**Records for the task:**
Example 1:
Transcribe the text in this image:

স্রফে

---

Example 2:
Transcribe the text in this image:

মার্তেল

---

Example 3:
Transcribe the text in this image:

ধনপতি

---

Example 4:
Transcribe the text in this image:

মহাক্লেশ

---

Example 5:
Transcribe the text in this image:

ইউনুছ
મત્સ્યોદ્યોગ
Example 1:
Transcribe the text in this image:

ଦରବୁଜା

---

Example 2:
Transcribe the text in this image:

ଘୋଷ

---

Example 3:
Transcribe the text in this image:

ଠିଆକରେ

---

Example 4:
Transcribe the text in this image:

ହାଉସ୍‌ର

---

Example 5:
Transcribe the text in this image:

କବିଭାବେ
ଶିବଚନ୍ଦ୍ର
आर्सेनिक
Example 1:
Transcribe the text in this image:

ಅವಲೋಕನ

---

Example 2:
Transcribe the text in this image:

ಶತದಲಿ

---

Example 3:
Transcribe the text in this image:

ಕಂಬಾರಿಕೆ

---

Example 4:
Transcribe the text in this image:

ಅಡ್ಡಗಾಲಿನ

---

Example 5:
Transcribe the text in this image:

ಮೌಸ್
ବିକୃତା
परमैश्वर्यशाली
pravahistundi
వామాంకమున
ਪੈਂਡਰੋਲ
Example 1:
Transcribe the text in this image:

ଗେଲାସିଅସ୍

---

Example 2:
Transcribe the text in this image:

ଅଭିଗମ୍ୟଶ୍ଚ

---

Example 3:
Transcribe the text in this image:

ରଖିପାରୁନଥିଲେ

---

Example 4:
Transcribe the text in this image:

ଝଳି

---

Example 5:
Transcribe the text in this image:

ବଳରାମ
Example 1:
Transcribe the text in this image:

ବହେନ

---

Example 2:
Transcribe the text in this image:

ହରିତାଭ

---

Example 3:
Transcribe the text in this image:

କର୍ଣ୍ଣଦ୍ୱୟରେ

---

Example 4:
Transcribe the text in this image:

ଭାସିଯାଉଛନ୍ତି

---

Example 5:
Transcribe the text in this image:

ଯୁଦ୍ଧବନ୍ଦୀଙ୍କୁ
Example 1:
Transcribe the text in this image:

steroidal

**Directions:** Give back the entire listing with every word intact.

**Task output:**
Example 1:
Transcribe the text in this image:

স্রফে

---

Example 2:
Transcribe the text in this image:

মার্তেল

---

Example 3:
Transcribe the text in this image:

ধনপতি

---

Example 4:
Transcribe the text in this image:

মহাক্লেশ

---

Example 5:
Transcribe the text in this image:

ইউনুছ
મત્સ્યોદ્યોગ
Example 1:
Transcribe the text in this image:

ଦରବୁଜା

---

Example 2:
Transcribe the text in this image:

ଘୋଷ

---

Example 3:
Transcribe the text in this image:

ଠିଆକରେ

---

Example 4:
Transcribe the text in this image:

ହାଉସ୍‌ର

---

Example 5:
Transcribe the text in this image:

କବିଭାବେ
ଶିବଚନ୍ଦ୍ର
आर्सेनिक
Example 1:
Transcribe the text in this image:

ಅವಲೋಕನ

---

Example 2:
Transcribe the text in this image:

ಶತದಲಿ

---

Example 3:
Transcribe the text in this image:

ಕಂಬಾರಿಕೆ

---

Example 4:
Transcribe the text in this image:

ಅಡ್ಡಗಾಲಿನ

---

Example 5:
Transcribe the text in this image:

ಮೌಸ್
ବିକୃତା
परमैश्वर्यशाली
pravahistundi
వామాంకమున
ਪੈਂਡਰੋਲ
Example 1:
Transcribe the text in this image:

ଗେଲାସିଅସ୍

---

Example 2:
Transcribe the text in this image:

ଅଭିଗମ୍ୟଶ୍ଚ

---

Example 3:
Transcribe the text in this image:

ରଖିପାରୁନଥିଲେ

---

Example 4:
Transcribe the text in this image:

ଝଳି

---

Example 5:
Transcribe the text in this image:

ବଳରାମ
Example 1:
Transcribe the text in this image:

ବହେନ

---

Example 2:
Transcribe the text in this image:

ହରିତାଭ

---

Example 3:
Transcribe the text in this image:

କର୍ଣ୍ଣଦ୍ୱୟରେ

---

Example 4:
Transcribe the text in this image:

ଭାସିଯାଉଛନ୍ତି

---

Example 5:
Transcribe the text in this image:

ଯୁଦ୍ଧବନ୍ଦୀଙ୍କୁ
Example 1:
Transcribe the text in this image:

steroidal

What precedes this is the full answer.